Was die Zeit angeht, bei 160 GB waren es schon viele Minuten, eher an die 20-25 ... und das bei nem 64Bit 2,4 GHz CPU ... bei 500GB wirds kaum unter ner Stunde gehen.


----------



## Kurt Cobain (3. November 2007)

ich glaube der größte unterschied zu Fat 32 ist, dass man Archieve, die größer als 4GB sind entpacken kann.

Aber eigendlich dürfte es doch keine Unterschied machen, ob ich es über die Konsole oder den Arbeitsplatz mache oder?


Gruß


----------



## akrite (4. November 2007)

Kurt Cobain hat gesagt.:


> ich glaube der größte unterschied zu Fat 32 ist, dass man Archieve, die größer als 4GB sind entpacken kann.


... und natürlich, dass es überhaupt möglich ist mit windowseigenen Boardmitteln derart große Partitionen zu formatieren - die Vergabe von Benutzerrechten lassen ich hier mal weg, interessiert hier ja keinen... ;-)


> Aber eigendlich dürfte es doch keine Unterschied machen, ob ich es über die Konsole oder den Arbeitsplatz mache oder?


...manchmal verweigert Win XP beim Formatieren auf NTFS den Dienst, dann geht es nur mit convert X:/fs:ntfs


----------



## M4EX (4. November 2007)

Hallo,

Du kannst Deine externe Platte wie folgt formatieren:

Gehe auf

Systemsteuerung / Verwaltung / Datenträgerverwaltung

Wähle die externe Platte und formatiere diese als NTFS.

Die Dauer der Formatierung ist immer abhängig von der Grösse der Platte und der Geschwindigkeit des Rechners

Grüsse

M4EX


----------



## subara (7. November 2007)

Kurt Cobain hat gesagt.:


> ich glaube der größte unterschied zu Fat 32 ist, dass man Archieve, die größer als 4GB sind entpacken kann.
> 
> Aber eigendlich dürfte es doch keine Unterschied machen, ob ich es über die Konsole oder den Arbeitsplatz mache oder?
> 
> ...


Zudem:

    * Festlegen von Sicherheitsattributen
    * Verschlüsseln von Daten
    * Setzen von Kontingenten für Benutzer.
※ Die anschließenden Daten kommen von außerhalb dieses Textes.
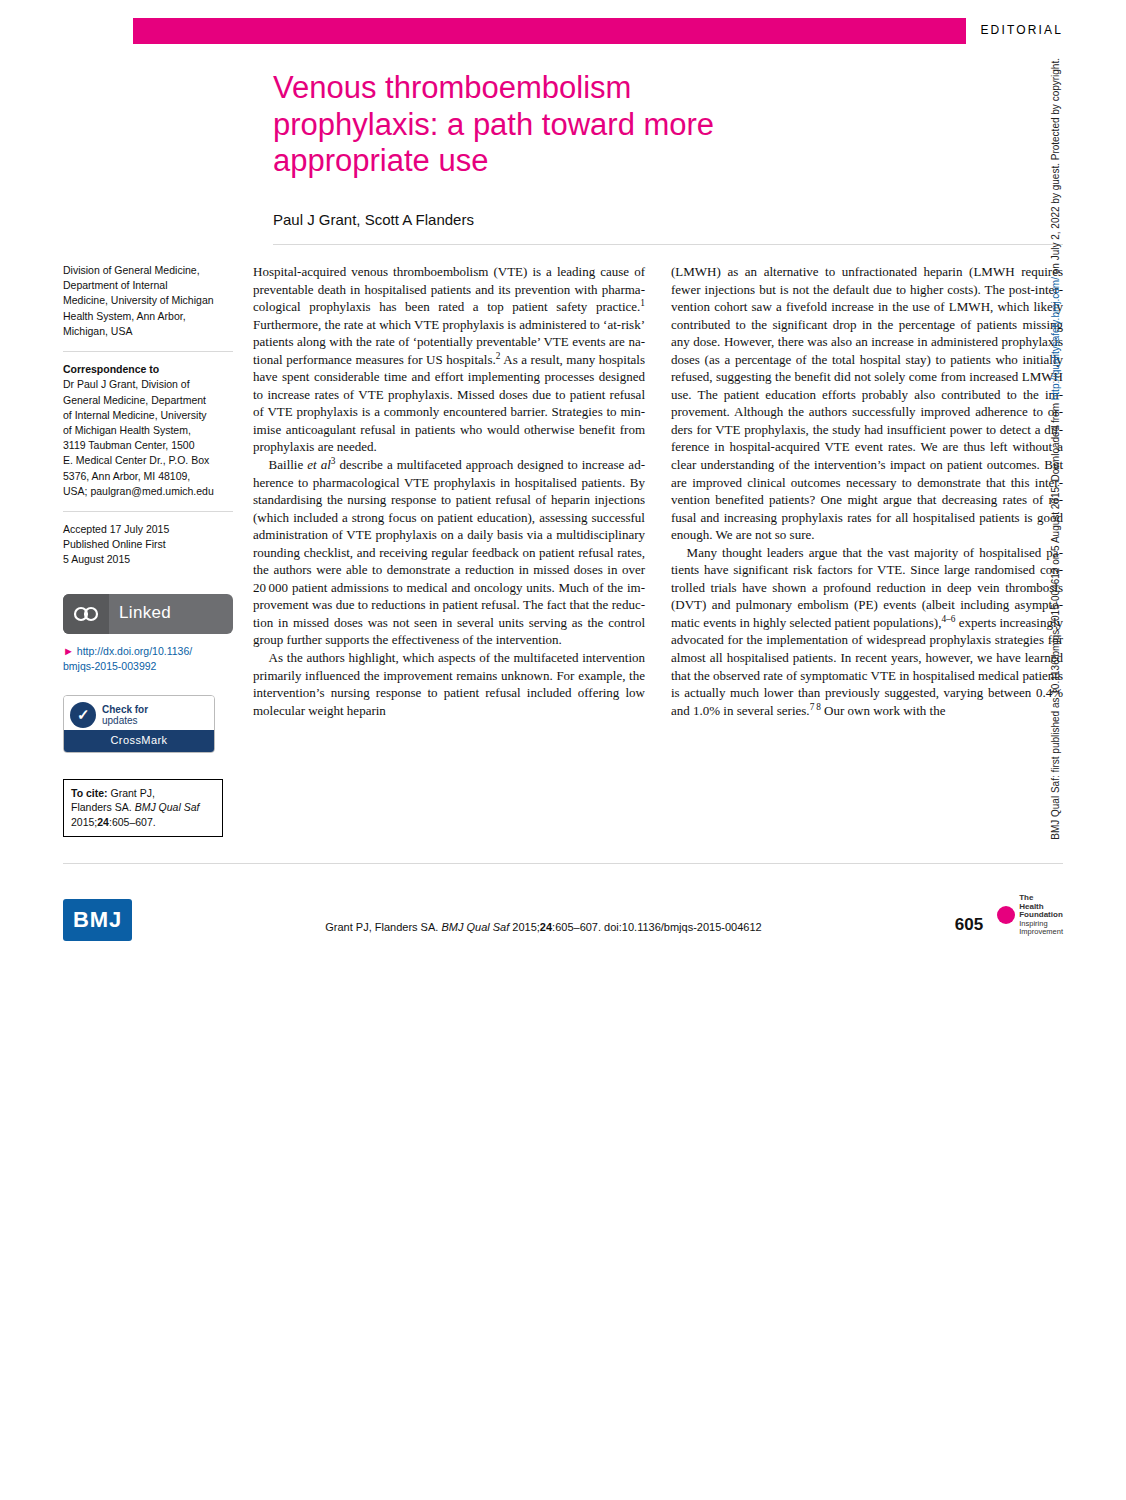BMJ Qual Saf: first published as 10.1136/bmjqs-2015-004612 on 5 August 2015. Downloaded from http://qualitysafety.bmj.com/ on July 2, 2022 by guest. Protected by copyright.
EDITORIAL
Venous thromboembolism
prophylaxis: a path toward more
appropriate use
Paul J Grant, Scott A Flanders
Division of General Medicine,
Department of Internal
Medicine, University of Michigan
Health System, Ann Arbor,
Michigan, USA
Correspondence to
Dr Paul J Grant, Division of
General Medicine, Department
of Internal Medicine, University
of Michigan Health System,
3119 Taubman Center, 1500
E. Medical Center Dr., P.O. Box
5376, Ann Arbor, MI 48109,
USA; paulgran@med.umich.edu
Accepted 17 July 2015
Published Online First
5 August 2015
Linked
► http://dx.doi.org/10.1136/
bmjqs-2015-003992
✓
Check for
updates
CrossMark
To cite: Grant PJ,
Flanders SA. BMJ Qual Saf
2015;24:605–607.
Hospital-acquired venous thromboembolism (VTE) is a leading cause of preventable death in hospitalised patients and its prevention with pharmacological prophylaxis has been rated a top patient safety practice.1 Furthermore, the rate at which VTE prophylaxis is administered to ‘at-risk’ patients along with the rate of ‘potentially preventable’ VTE events are national performance measures for US hospitals.2 As a result, many hospitals have spent considerable time and effort implementing processes designed to increase rates of VTE prophylaxis. Missed doses due to patient refusal of VTE prophylaxis is a commonly encountered barrier. Strategies to minimise anticoagulant refusal in patients who would otherwise benefit from prophylaxis are needed.
Baillie et al3 describe a multifaceted approach designed to increase adherence to pharmacological VTE prophylaxis in hospitalised patients. By standardising the nursing response to patient refusal of heparin injections (which included a strong focus on patient education), assessing successful administration of VTE prophylaxis on a daily basis via a multidisciplinary rounding checklist, and receiving regular feedback on patient refusal rates, the authors were able to demonstrate a reduction in missed doses in over 20 000 patient admissions to medical and oncology units. Much of the improvement was due to reductions in patient refusal. The fact that the reduction in missed doses was not seen in several units serving as the control group further supports the effectiveness of the intervention.
As the authors highlight, which aspects of the multifaceted intervention primarily influenced the improvement remains unknown. For example, the intervention’s nursing response to patient refusal included offering low molecular weight heparin
(LMWH) as an alternative to unfractionated heparin (LMWH requires fewer injections but is not the default due to higher costs). The post-intervention cohort saw a fivefold increase in the use of LMWH, which likely contributed to the significant drop in the percentage of patients missing any dose. However, there was also an increase in administered prophylaxis doses (as a percentage of the total hospital stay) to patients who initially refused, suggesting the benefit did not solely come from increased LMWH use. The patient education efforts probably also contributed to the improvement. Although the authors successfully improved adherence to orders for VTE prophylaxis, the study had insufficient power to detect a difference in hospital-acquired VTE event rates. We are thus left without a clear understanding of the intervention’s impact on patient outcomes. But are improved clinical outcomes necessary to demonstrate that this intervention benefited patients? One might argue that decreasing rates of refusal and increasing prophylaxis rates for all hospitalised patients is good enough. We are not so sure.
Many thought leaders argue that the vast majority of hospitalised patients have significant risk factors for VTE. Since large randomised controlled trials have shown a profound reduction in deep vein thrombosis (DVT) and pulmonary embolism (PE) events (albeit including asymptomatic events in highly selected patient populations),4–6 experts increasingly advocated for the implementation of widespread prophylaxis strategies for almost all hospitalised patients. In recent years, however, we have learned that the observed rate of symptomatic VTE in hospitalised medical patients is actually much lower than previously suggested, varying between 0.4% and 1.0% in several series.7 8 Our own work with the
BMJ
Grant PJ, Flanders SA. BMJ Qual Saf 2015;24:605–607. doi:10.1136/bmjqs-2015-004612
605
The Health Foundation Inspiring
Improvement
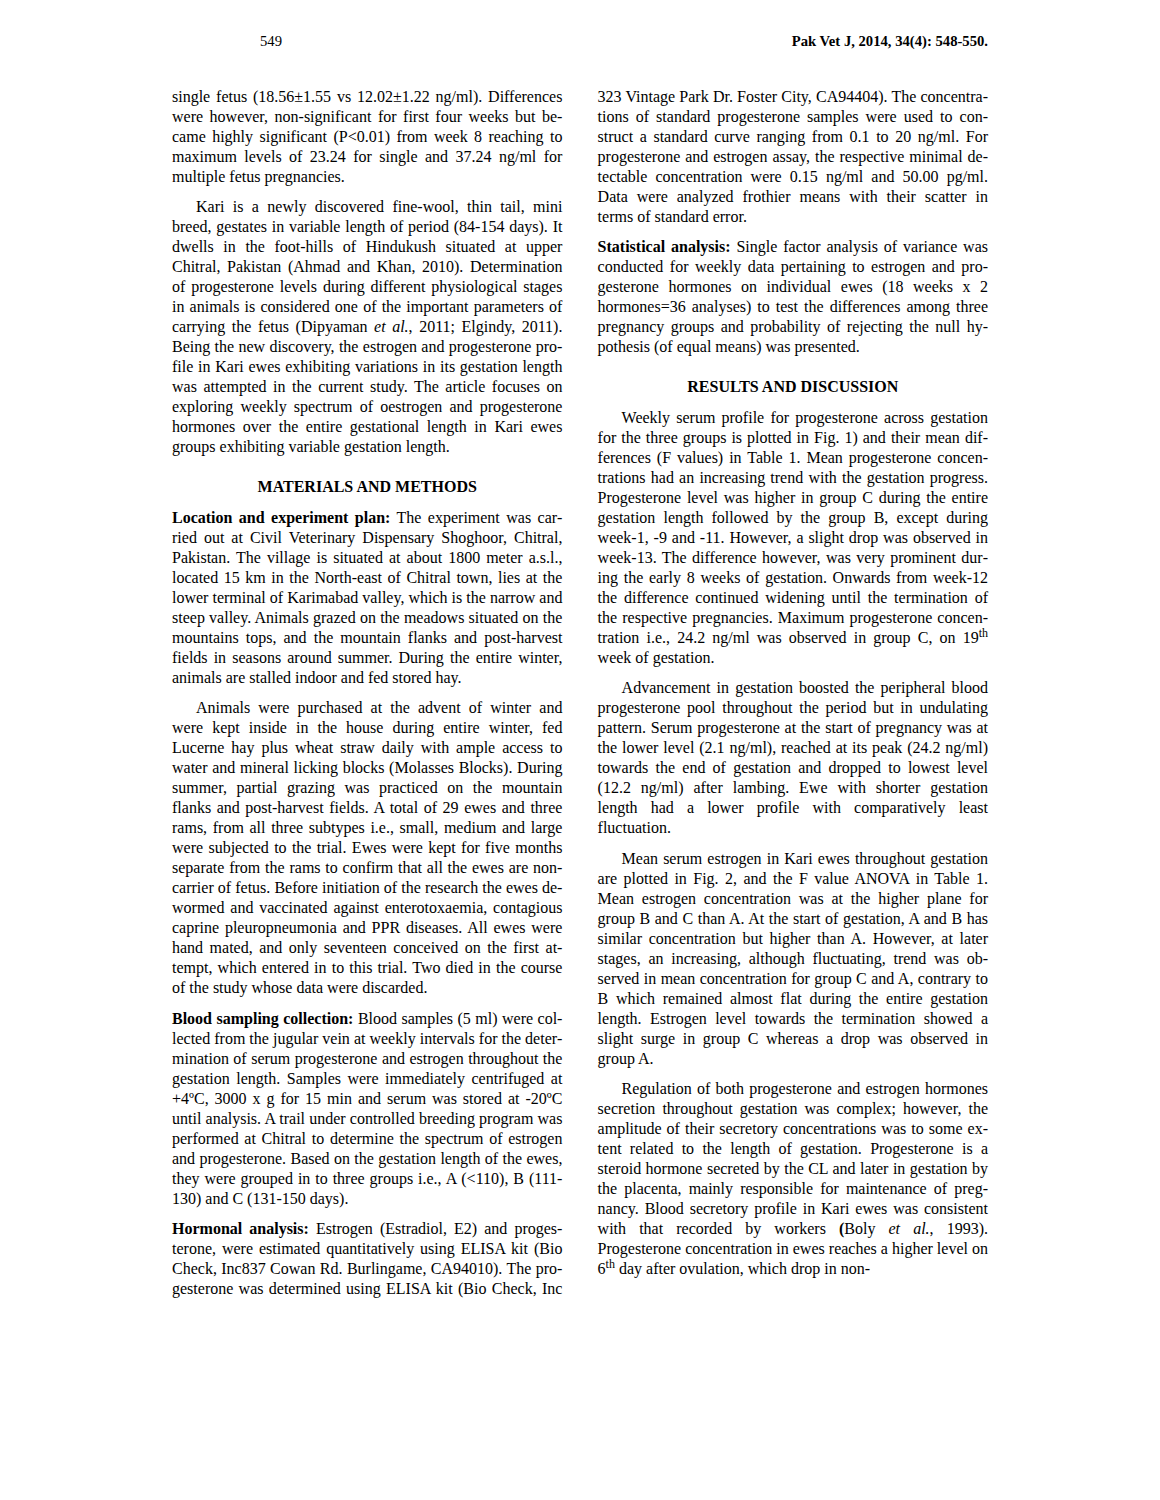549 Pak Vet J, 2014, 34(4): 548-550.
single fetus (18.56±1.55 vs 12.02±1.22 ng/ml). Differences were however, non-significant for first four weeks but became highly significant (P<0.01) from week 8 reaching to maximum levels of 23.24 for single and 37.24 ng/ml for multiple fetus pregnancies.
Kari is a newly discovered fine-wool, thin tail, mini breed, gestates in variable length of period (84-154 days). It dwells in the foot-hills of Hindukush situated at upper Chitral, Pakistan (Ahmad and Khan, 2010). Determination of progesterone levels during different physiological stages in animals is considered one of the important parameters of carrying the fetus (Dipyaman et al., 2011; Elgindy, 2011). Being the new discovery, the estrogen and progesterone profile in Kari ewes exhibiting variations in its gestation length was attempted in the current study. The article focuses on exploring weekly spectrum of oestrogen and progesterone hormones over the entire gestational length in Kari ewes groups exhibiting variable gestation length.
Materials and Methods
Location and experiment plan: The experiment was carried out at Civil Veterinary Dispensary Shoghoor, Chitral, Pakistan. The village is situated at about 1800 meter a.s.l., located 15 km in the North-east of Chitral town, lies at the lower terminal of Karimabad valley, which is the narrow and steep valley. Animals grazed on the meadows situated on the mountains tops, and the mountain flanks and post-harvest fields in seasons around summer. During the entire winter, animals are stalled indoor and fed stored hay.
Animals were purchased at the advent of winter and were kept inside in the house during entire winter, fed Lucerne hay plus wheat straw daily with ample access to water and mineral licking blocks (Molasses Blocks). During summer, partial grazing was practiced on the mountain flanks and post-harvest fields. A total of 29 ewes and three rams, from all three subtypes i.e., small, medium and large were subjected to the trial. Ewes were kept for five months separate from the rams to confirm that all the ewes are non-carrier of fetus. Before initiation of the research the ewes dewormed and vaccinated against enterotoxaemia, contagious caprine pleuropneumonia and PPR diseases. All ewes were hand mated, and only seventeen conceived on the first attempt, which entered in to this trial. Two died in the course of the study whose data were discarded.
Blood sampling collection: Blood samples (5 ml) were collected from the jugular vein at weekly intervals for the determination of serum progesterone and estrogen throughout the gestation length. Samples were immediately centrifuged at +4ºC, 3000 x g for 15 min and serum was stored at -20ºC until analysis. A trail under controlled breeding program was performed at Chitral to determine the spectrum of estrogen and progesterone. Based on the gestation length of the ewes, they were grouped in to three groups i.e., A (<110), B (111-130) and C (131-150 days).
Hormonal analysis: Estrogen (Estradiol, E2) and progesterone, were estimated quantitatively using ELISA kit (Bio Check, Inc837 Cowan Rd. Burlingame, CA94010). The progesterone was determined using ELISA kit (Bio Check, Inc 323 Vintage Park Dr. Foster City, CA94404). The concentrations of standard progesterone samples were used to construct a standard curve ranging from 0.1 to 20 ng/ml. For progesterone and estrogen assay, the respective minimal detectable concentration were 0.15 ng/ml and 50.00 pg/ml. Data were analyzed frothier means with their scatter in terms of standard error.
Statistical analysis: Single factor analysis of variance was conducted for weekly data pertaining to estrogen and progesterone hormones on individual ewes (18 weeks x 2 hormones=36 analyses) to test the differences among three pregnancy groups and probability of rejecting the null hypothesis (of equal means) was presented.
Results and Discussion
Weekly serum profile for progesterone across gestation for the three groups is plotted in Fig. 1) and their mean differences (F values) in Table 1. Mean progesterone concentrations had an increasing trend with the gestation progress. Progesterone level was higher in group C during the entire gestation length followed by the group B, except during week-1, -9 and -11. However, a slight drop was observed in week-13. The difference however, was very prominent during the early 8 weeks of gestation. Onwards from week-12 the difference continued widening until the termination of the respective pregnancies. Maximum progesterone concentration i.e., 24.2 ng/ml was observed in group C, on 19th week of gestation.
Advancement in gestation boosted the peripheral blood progesterone pool throughout the period but in undulating pattern. Serum progesterone at the start of pregnancy was at the lower level (2.1 ng/ml), reached at its peak (24.2 ng/ml) towards the end of gestation and dropped to lowest level (12.2 ng/ml) after lambing. Ewe with shorter gestation length had a lower profile with comparatively least fluctuation.
Mean serum estrogen in Kari ewes throughout gestation are plotted in Fig. 2, and the F value ANOVA in Table 1. Mean estrogen concentration was at the higher plane for group B and C than A. At the start of gestation, A and B has similar concentration but higher than A. However, at later stages, an increasing, although fluctuating, trend was observed in mean concentration for group C and A, contrary to B which remained almost flat during the entire gestation length. Estrogen level towards the termination showed a slight surge in group C whereas a drop was observed in group A.
Regulation of both progesterone and estrogen hormones secretion throughout gestation was complex; however, the amplitude of their secretory concentrations was to some extent related to the length of gestation. Progesterone is a steroid hormone secreted by the CL and later in gestation by the placenta, mainly responsible for maintenance of pregnancy. Blood secretory profile in Kari ewes was consistent with that recorded by workers (Boly et al., 1993). Progesterone concentration in ewes reaches a higher level on 6th day after ovulation, which drop in non-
Dieser Benutzer darf dann nicht mehr als
       xx MB an Dateien besitzen.
    * Überwachen von Dateizugriffen
    * Komprimieren einzelner Dateien oder ganzer Datenträger
    * Verschiedene Papierkörbe für verschiedene Benutzter
    * Eingeschränkte Benutzer können nichts kaputt machen
    * weniger Fragmentierung
    * Hosten des Active Directory (nur Windows 2000 Server, Advanced Server und Datacenter Server)


----------